Bu üçünün de  ortak noktası hareketlerindeki ölçüsüz öfke ve nefret. “ Faché”  Fransızca’da kızgın, öfkeli anlamına geliyormuş.  Faşizmi salt ekonomik ilişkiler yönünden  tanımlamaya  kalkmak bu yüzden biraz yetersiz. Faşizm,  özünde mülkiyetle falan ilgili değil. Faşizm özünde,  öfke ve nefretle ilgili. Faşizm, öfkenin ve nefretin resmi rejiminden başka bir şey değil.

Bugün Türkiye’de Türk adına duyulan resmi ve gayri resmi  bir nefret  mevcut. Bu nefret öylesine büyük ki Türk  millî egemenliğini, etnik terörün silâhlı kalkışmasına karşı savunmak bile artık gayri meşru sayılabiliyor.  Buradaki “satır arası” patoloji çok çok düşündürücü.

Ülkenin sözde barış yanlısı akademisyenleri, “aydınları” vs, Türkiye’de Türk adına karşı öyle öfke ve nefret dolu ki onun karşısındaki her türlü silâhlı, silâhsız ihanet odağını derhal meşrulaştırabiliyor, aklîleştirebiliyor.
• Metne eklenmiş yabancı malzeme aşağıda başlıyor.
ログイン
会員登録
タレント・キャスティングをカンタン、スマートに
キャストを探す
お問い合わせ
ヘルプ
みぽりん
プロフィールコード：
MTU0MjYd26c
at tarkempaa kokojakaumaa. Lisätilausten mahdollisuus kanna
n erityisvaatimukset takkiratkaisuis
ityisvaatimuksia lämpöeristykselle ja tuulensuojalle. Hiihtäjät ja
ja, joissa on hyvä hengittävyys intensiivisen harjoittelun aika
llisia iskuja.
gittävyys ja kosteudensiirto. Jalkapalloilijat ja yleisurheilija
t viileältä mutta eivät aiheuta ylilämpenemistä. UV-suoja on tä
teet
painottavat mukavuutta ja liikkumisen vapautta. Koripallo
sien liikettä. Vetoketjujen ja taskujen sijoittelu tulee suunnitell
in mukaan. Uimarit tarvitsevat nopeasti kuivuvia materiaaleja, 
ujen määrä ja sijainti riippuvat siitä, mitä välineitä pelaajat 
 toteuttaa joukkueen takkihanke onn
İşte bu ölçüsüzlük, bu öfke ve nefret aslında “yeni hümanistleri”, dincileri ve Kürtçüleri bir “hümanistofaşizm” asgari müştereğinde bir araya getiriyor. Böylece “hümanizm” yepyeni  bir “öfke ve nefret egemenliği rejiminin” manifestosu haline geliyor. Hümanizmin Türk düşmanlığı, Türk adının ortadan kaldırılmasının insanlığın huzuru için gerekli olduğu fikriyle ortaya çıkıyor. Bu gün yeni anayasa hayalleri kuran, dinci ve Kürtçü saldırgan kampın hukuksal araç kutusunun, “hümanist hukukçularca” oluşturulması, bu yüzden tesadüf değil.
Hümanistofaşizm yeni bir dünyevi taassup olarak dinleşiyor ve kendini tartışılmaz kılıyor ki asıl faşizm budur. Türkiye solcuların romantik cehaletlerinin çok ötesinde  ve içinden çıkılması çok daha güç bir faşist rejime doğru tam da Türk düşmanı hümanistlerce  sürükleniyor.
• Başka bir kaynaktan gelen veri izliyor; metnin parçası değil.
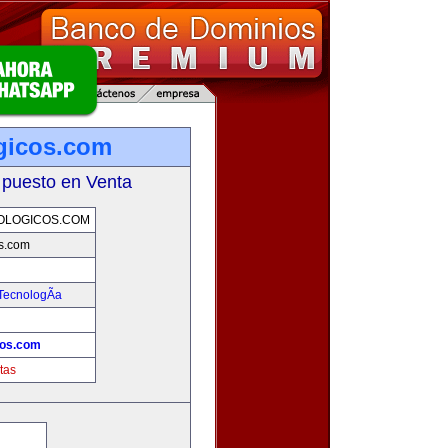
gicos.com
 puesto en Venta
OLOGICOS.COM
os.com
TecnologÃ­a
cos.com
tas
İşte karşımızdaki  en  büyük tehlike bu.




4 yorum:

BengBoz dedi ki...

Sn. Çelik bu güzel yazı için teşekkürler, aklına ve yüreğine sağlık..

Afşar Çelik dedi ki...

Ben teşekkür ediyorum . Her zaman bekliyorum. Selamlar, saygılar.

selcen dedi ki...

Hümanistofaşizm mi yoksa HÜMANİSLAMOFAŞİZM mi demeli acaba.İşin o boyutu da var

Afşar Çelik dedi ki...

Vallahi bu terim bence Türk düşmanı her ayrımcı rejim için kullanılabilir o bakımdan özel bir İslam vurgusu yapmadık. Dikkatli ve özenli okumanız için teşekkürler efendim. Arayı soğutmayalım lütfen. Sağlıcakla.